In any event, if you do not make an offer you will not buy the property.
To a serious Seller NO offer should be insulting. I've had some of the lowest offers I've received be negotiated to the highest and best. In general we don't deal in percentages here (unlike some areas of the country) but going in under asking price should have some basis in market value. Ask your agent to do a full market analysis. Is the house priced realistically? Base your offer on market value +\- what the house is worth to you.
The real answer to question is; That depends on what the comps say, but generally no. If you have good comps to go by, and the hosue is still overpriced, then fire away, but if you look at the comps and the house is already very aggressively priced, you'll want to make sure you are the only player before entering into a lengthy round of back & forths...If the most recent reduction just took place, and the house already seems like a good deal, you don't want to kill time and let buyer number 2 show up.
True market value is what a buyer is willing to pay for a home in the market today.
Dottie Cordwell, Broker
CDPE, GREEN, SFR, e-Pro, ABR
Advance Realty Professionals, Inc.
Congratulations on making a decision of buying a home. For your question, it is not insulting to make an offer less than the listing price. It is all part of the negotiation. Never feel uncomfortable on any decisions that you make. Especially on your potential first home.
Your agent should pull all comparables in the area to show you what has been selling in the neighborhood for the last 3 months. That will give you a better understand of the market value. If you need help, let me know. The other factor is the condition of the property. Does it need work or improvements? I hope this helps.
Chi C Yan
Then it all depends on the Sellers also. I have seen situations where the Seller would not negotiate because the price was so low. If that happens - submit a better offer. Some Sellers feel as if you want them to GIVE their house away.
Then there are times when lowering the price that much would require them to do a short sale - which folks will avoid if possible because then the Seller gets nothing out of the deal (no money) and the bank also comes up short.
One thing you can do is have your Realtor talk with the Seller's Realtor to find out if they are flexible and if they may accept that type of offer or if you'd need to make your percentage less than 13%.
One last thing I'd like to add. Also have your Realtor ask the Seller's Realtor whether an offer has already come in (which often happens when the price drops a lot). Or if another Realtor has notified the Seller's Realtor of their intent to provide an offer - You would probably want to make your offer more appealing if you really want the house.
I wish you success in getting the home you desire.

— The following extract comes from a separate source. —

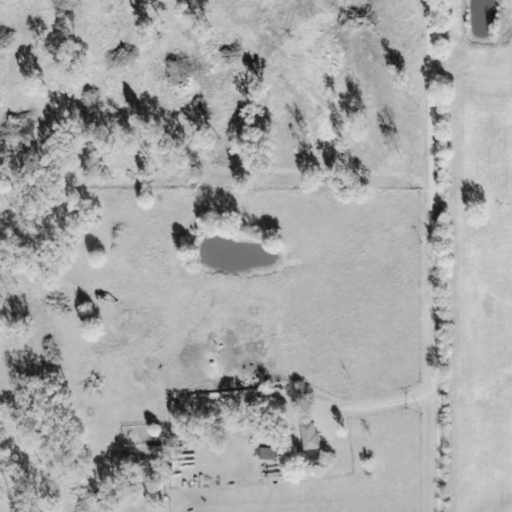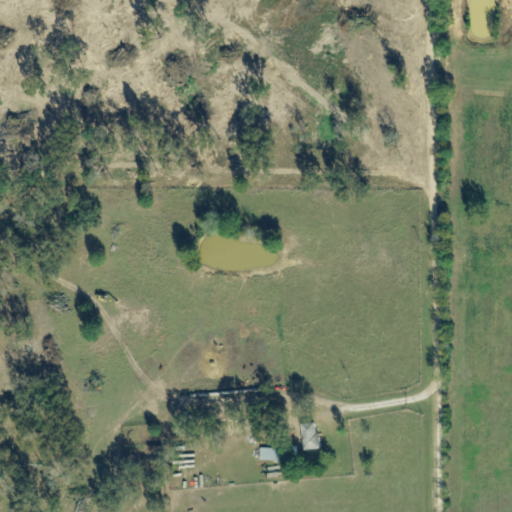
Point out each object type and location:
road: (442, 256)
building: (310, 439)
building: (271, 456)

Your Agent should provide you with all the information about the history of the house, what have other homes sold for in that area and if there is anything wrong with the house since it has been on the market for a while, you get the idea.....once you have all the information in front of you can figure out if your proposal would be an insult.

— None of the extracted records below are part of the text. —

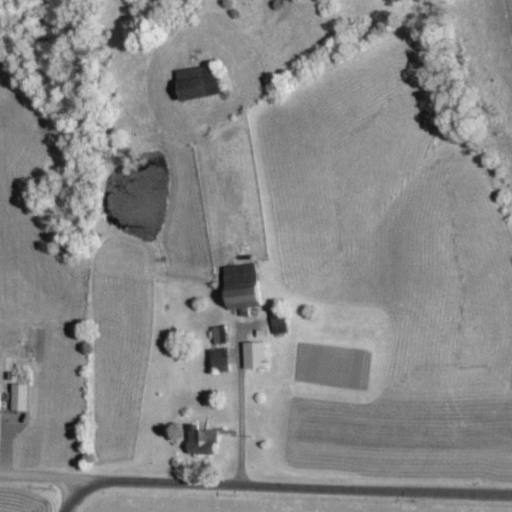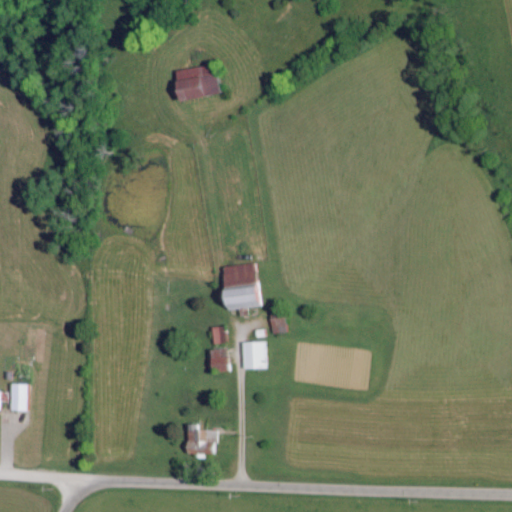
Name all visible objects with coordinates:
building: (202, 83)
building: (244, 286)
building: (279, 324)
building: (256, 357)
building: (222, 361)
building: (22, 398)
building: (0, 400)
road: (244, 424)
building: (203, 444)
road: (42, 474)
road: (295, 487)
road: (73, 500)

do you know what the neighborhood around it is going for ? Have youj pulled public record see what assessment is? Sounds like you need a good Buyer Broker to help you sort these things out. But I wouldn't consider it an insult unless it is already listed below market value and then you take the chance of losing a great house already at a great price...otherwise, no I wouldn't think it would be an insult. A house is only worth what a buyer is willing to pay and a seller is willing to sell!